The Konjic countryside is still gorgeous. But on Christmas eve, less than a month ago, the horrors of the Bosnian war returned there. Three Croat Catholics, Andjelko Andjelic, 65, and his daughters Mara, 46, and Zorica, 27, were slaughtered in the nearby village of Kostajnica. A son, 30-year old Marinko, was seriously wounded. The family had been attacked by gunfire while putting up Christmas decorations.
The victims were former refugees, who had returned to their homes, among many urged to do so by the international authorities in Bosnia-Herzegovina. The perpetrator was caught and confessed without remorse. He was Muamar Topalovic, a 25-year-old Muslim from the region.
Unfortunately, the atrocities visited on the Andjelic family have proven unworthy of major attention by global media. Foreign observers will predictably fall into two groups: those who say all Bosnians are savages incapable of living together, and those who say all Muslims are monsters unwilling to live with non-Muslims. Both would be wrong. The blood of the victims cries out for justice. But the finger of guilt points away from poor, suffering, martyred Bosnia--straight to Saudi Arabia and its worldwide network of extremists, adherents of the Wahhabi sect of Islam.
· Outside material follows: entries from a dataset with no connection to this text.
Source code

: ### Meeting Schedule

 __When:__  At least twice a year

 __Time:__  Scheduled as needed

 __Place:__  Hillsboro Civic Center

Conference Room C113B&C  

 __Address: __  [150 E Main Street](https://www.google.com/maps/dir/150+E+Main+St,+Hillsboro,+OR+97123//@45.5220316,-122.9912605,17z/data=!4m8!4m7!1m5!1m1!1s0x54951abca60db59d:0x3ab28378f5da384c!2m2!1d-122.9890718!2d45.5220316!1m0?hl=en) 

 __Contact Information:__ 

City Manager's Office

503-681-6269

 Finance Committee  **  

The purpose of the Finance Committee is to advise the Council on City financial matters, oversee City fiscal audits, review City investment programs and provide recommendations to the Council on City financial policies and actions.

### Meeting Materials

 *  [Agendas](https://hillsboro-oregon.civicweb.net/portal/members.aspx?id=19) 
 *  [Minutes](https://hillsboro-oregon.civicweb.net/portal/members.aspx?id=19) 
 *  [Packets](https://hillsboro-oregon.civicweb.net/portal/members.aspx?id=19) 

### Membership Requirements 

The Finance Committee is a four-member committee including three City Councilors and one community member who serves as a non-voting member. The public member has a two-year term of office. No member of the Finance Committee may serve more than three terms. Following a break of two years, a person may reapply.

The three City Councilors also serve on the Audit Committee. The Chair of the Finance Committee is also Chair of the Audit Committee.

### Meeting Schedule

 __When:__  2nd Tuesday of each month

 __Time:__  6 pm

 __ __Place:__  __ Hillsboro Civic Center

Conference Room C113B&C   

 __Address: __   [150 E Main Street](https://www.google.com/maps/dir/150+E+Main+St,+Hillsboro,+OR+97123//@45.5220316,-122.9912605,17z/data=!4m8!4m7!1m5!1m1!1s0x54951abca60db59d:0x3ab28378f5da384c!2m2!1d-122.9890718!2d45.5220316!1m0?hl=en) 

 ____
Topalovic, the killer, himself admitted membership in two Islamic extremist groups, both of them funded by Riyadh. They are the Active Muslim Youth, known by its Bosnian initials as AIO, and Jamaat al-Furqan, or the Community of Selection. In traditional Bosnian communities, Muslims join their Christian neighbors in celebrating Christmas and Christians and Jews join the Muslims in festivities at the end of Ramadan. But the Saudi-Wahhabi alliance has another vision for Muslims in Europe, America, and around the world. The three Croats slain in an obscure Bosnian village join the dead of September 11, of the Bali and Kenya bombings, and of all the other criminal acts carried out as a central element of Saudi international policy.
Dr. Ante Cuvalo, an outstanding historian and advocate for Bosnian Croats, has accurately identified the problem. In recent attacks by Muslims on Croat Catholics, he writes, "in every case there is a Middle Eastern, mainly Saudi Arabian, connection. Under the cover of 'humanitarianism' the local Muslims are being 'converted' to the Saudi version of Islam, that teaches them that Bosnia is the land of Islam and for the Muslims only."
Islamophobes in the West may disagree, and wish to argue that all Muslims think this way, but Dr. Cuvalo knows better, since he has lived the Bosnian experience himself. He is also unafraid to say that some blame must be assigned to the United States, which has hesitated to "offend the Saudi rulers" by pressing a cleanup of Saudi charities and similar operations throughout the world. Furthermore, while Dr. Cuvalo notes that the Islamic leadership in Bosnia-Herzegovina has protested against the intrusion of Wahhabism into the country, it has not done enough to root it out and to defend an Islam that respects other faiths.